WASHINGTON — U.S. Department of Agriculture forecasts on Aug. 10 for both record high U.S. soybean production this year and soybean carryover next year came at an extremely inopportune time as trade issues escalate with China, the largest buyer of U.S. and world soybeans.
In its Aug. 10 Crop Production report, the U.S.D.A. forecast 2018 U.S. soybean production at 4,586 million bus, up 4.4% from the prior record in 2017 and the third consecutive year of record outturn, if realized. In fact, U.S. soybean production has set records in four out of five years (including 2018), dipping only slightly in 2015, largely on soaring demand from China, at the same time as soybean production in Brazil has steadily increased to record levels, also feeding China’s voracious demand for protein to feed hogs and poultry.
The average soybean yield was forecast at 51.6 bus per acre, up 5% from last year and the second highest on record, and more than offsetting a 1% decline from 2017 in forecast harvested area at 88.9 million acres.
The 2018 U.S.D.A. production forecast was above pre-report trade expectations from Dow Jones Newswires that averaged 4,428 million bus and ranged from 4,354 million to 4,576 million bus. The U.S.D.A. yield forecast also was above trade expectations that averaged 49.8 bus per acre in a range of 49 to 51.5 bus per acre.
The soaring production forecast more than offset projections for record high domestic soybean crush and even a boost in exports (from the July forecast) to result in a projected record high carryover of 785 million bus on Sept. 1, 2019, up 35% from the July projection and up 83% from 430 million bus forecast as the 2018 carryover in the U.S.D.A.’s Aug. 10 Agricultural Supply and Demand Estimates report. The U.S.D.A. projected 2018-19 soybean exports at 2,060 million bus, up 1% from 2,040 million bus as the July projection but down 2.4% from 2,110 million bus forecast for the current year and down 5% from a record 2,166 million bus in 2016-17.

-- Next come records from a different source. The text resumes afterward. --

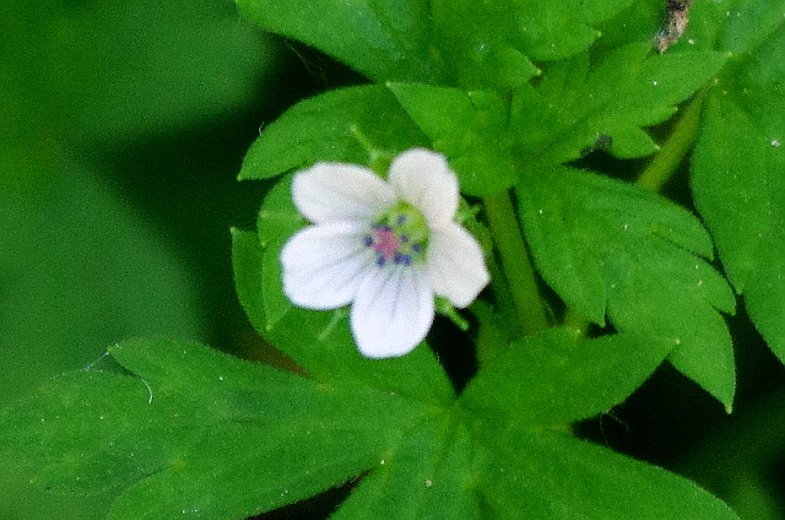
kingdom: Plantae
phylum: Tracheophyta
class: Magnoliopsida
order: Geraniales
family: Geraniaceae
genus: Geranium
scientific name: Geranium sibiricum
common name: Siberian crane's-bill
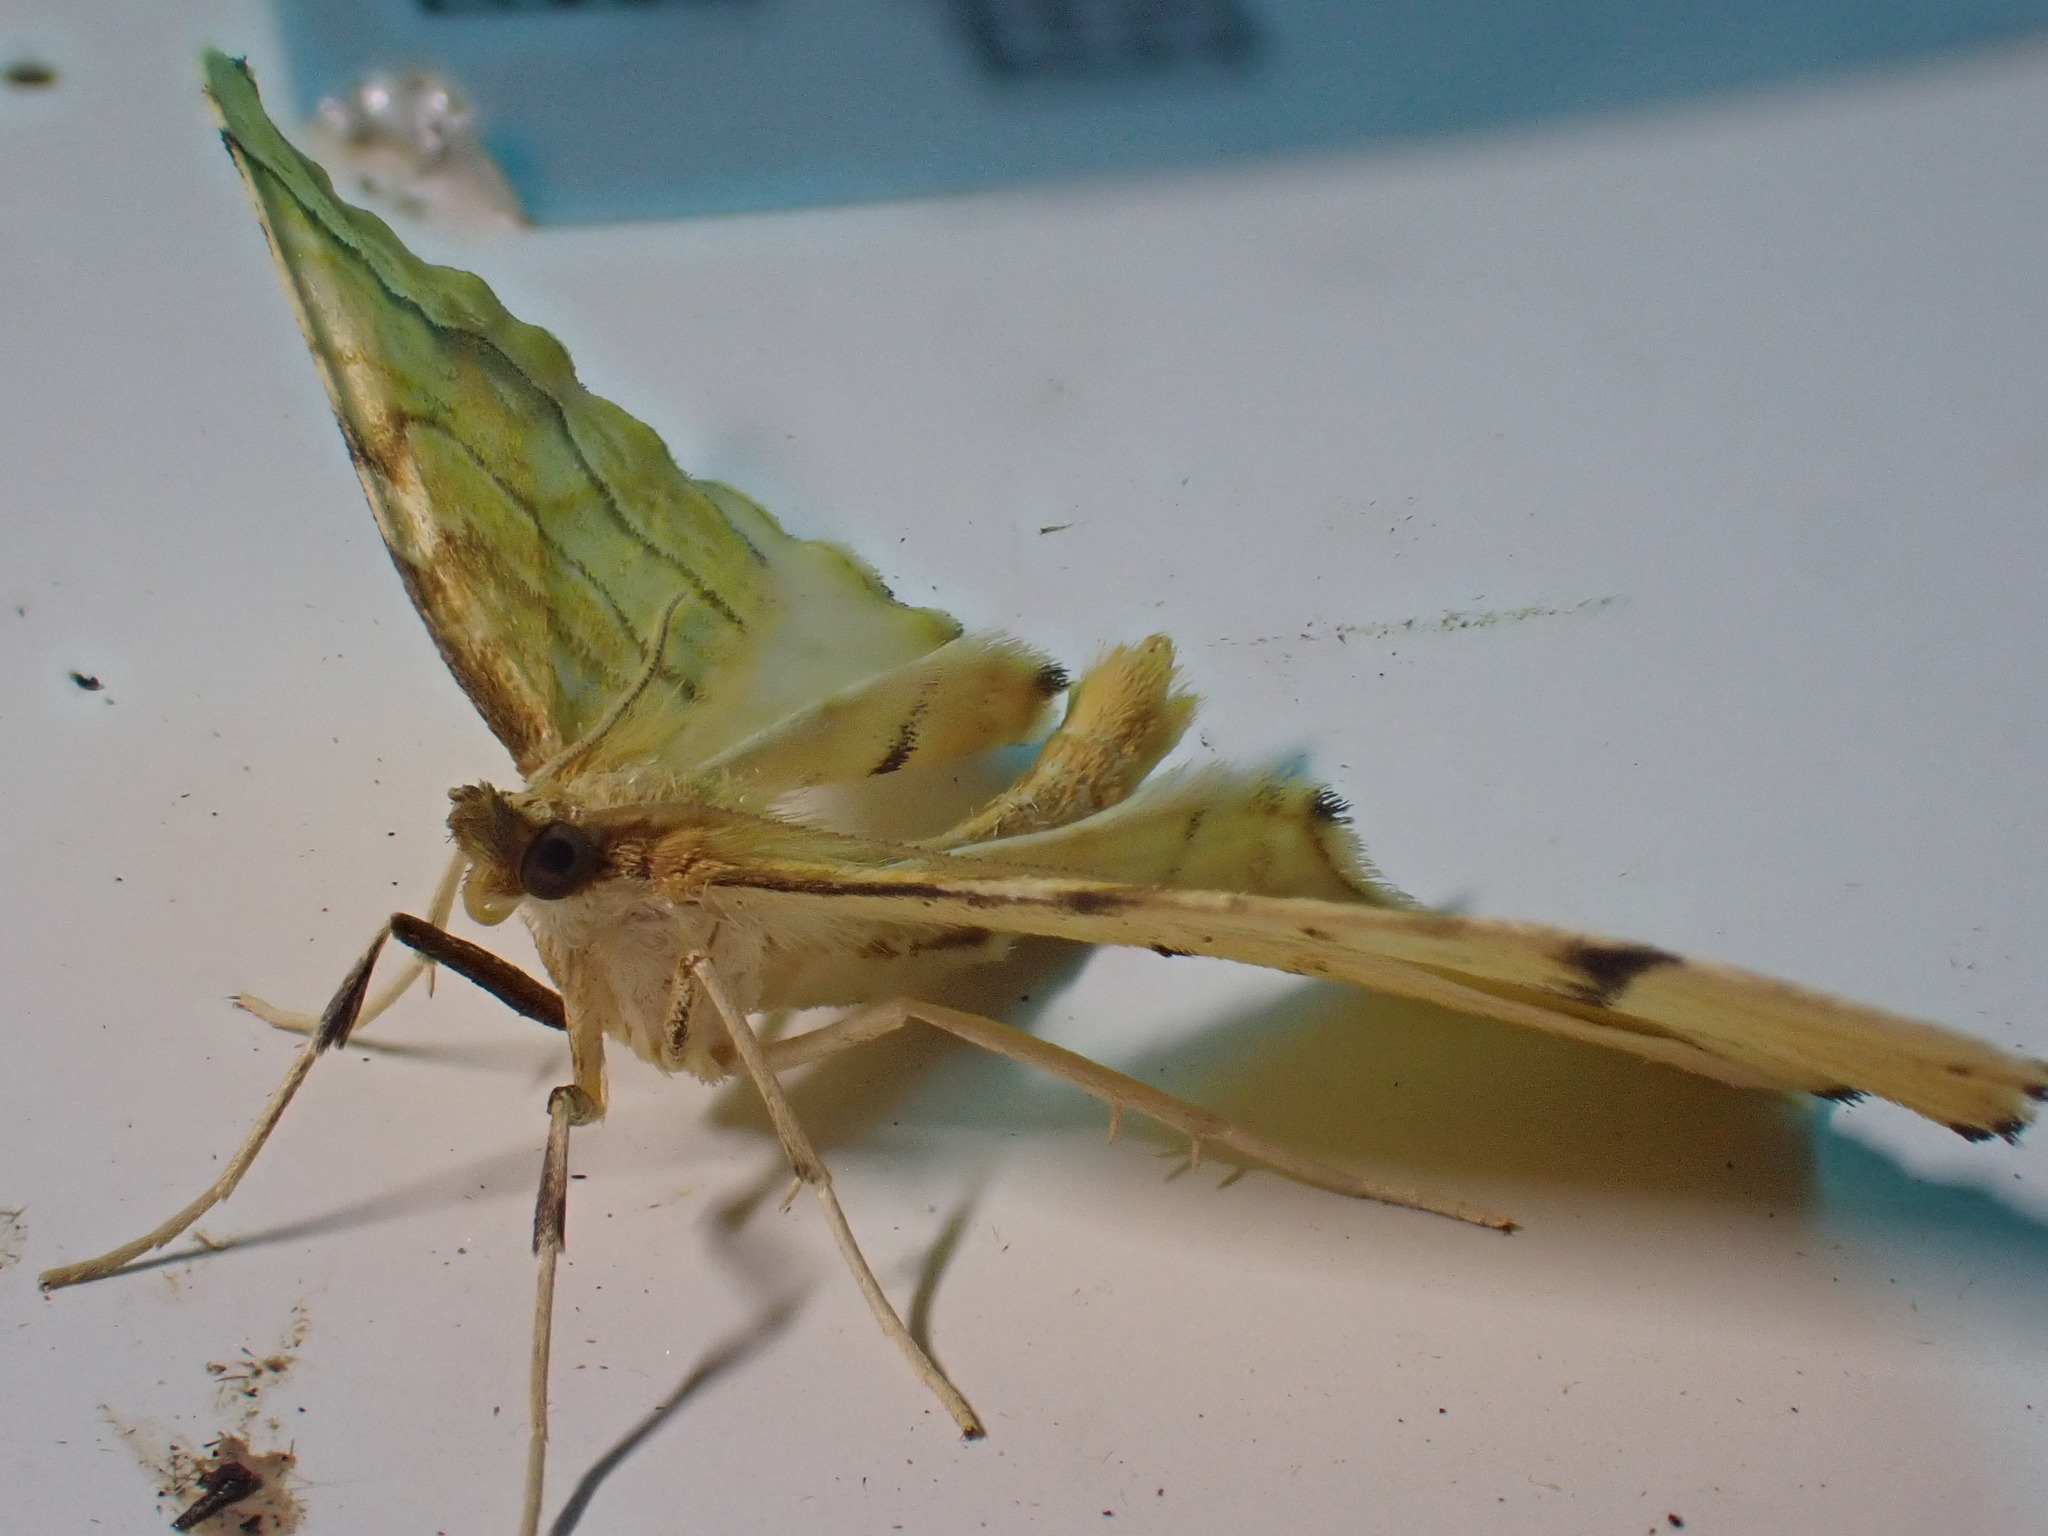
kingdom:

Although the 2018 carryover forecast was below trade expectations, the 2019 forecast exceeded both the trade average and the full range of expectations.
As a result, Chicago soybean futures plunged more than 40c a bu, or about 5%, on Aug. 10 and for the week, although prices recovered some last week. New-crop November soybeans fell to a three-week low of $8.51¼ a bu on Aug. 13, holding above the July 16 low of $8.26¼ a bu but trading well below the May 29 high of $10.60½ a bu.
The U.S.D.A. forecast the average price of soybeans to range between $7.65 and $10.15 a bu in 2018-19, with the midpoint of $8.90 a bu down 35c from $9.35 a bu estimated for the current year and the lowest since $6.43 a bu in 2005-06.
Meanwhile, corn supplies also are plentiful. The U.S.D.A. on Aug. 10 forecast 2018 U.S. corn production at 14,586 million bus, down slightly (0.1%) from 2017 and the third highest on record after 14,604 million bus last year and 15,148 million bus in 2016. Average yield was forecast at a record 178.4 bus per acre, up 1.8 bus from 2017. Both U.S.D.A. corn production and average yield forecasts were above the average of trade expectations of 14,417 million bus and 176.3 bus per acre, but both fell within the full range of trade expectations.
In its WASDE report, the U.S.D.A. projected the carryover of corn on Sept. 1, 2019, at 1,684 million bus, up 8.5% from the July projection but down 17% from 2,027 million bus as the 2018 forecast. The higher production projection more than offset expected higher use of corn for feed and higher exports in 2018-19. The average price of corn paid to farmers next year was forecast to range between $3.10 and $4.10 per bu, with the midpoint of $3.60 per bu down 20c from the July forecast but up 20c from $3.40 per bu as the 2017-18 forecast.
Corn futures also dropped after the reports, ending the day down about 11c a bu and the week (ended Aug. 10) down about 12c, or 3%, although prices also recovered some last week. The new-crop December corn future followed the same pattern as soybeans, holding above July lows while trading well below May highs.
It was the first survey-based corn and soybean production and yield estimates for the season, based on conditions as of Aug. 1.
While weather obviously will continue to play a role in final crop production and yield, U.S. corn is past its key pollination phase while soybeans still are in their key pod filling stages in the 18 major states.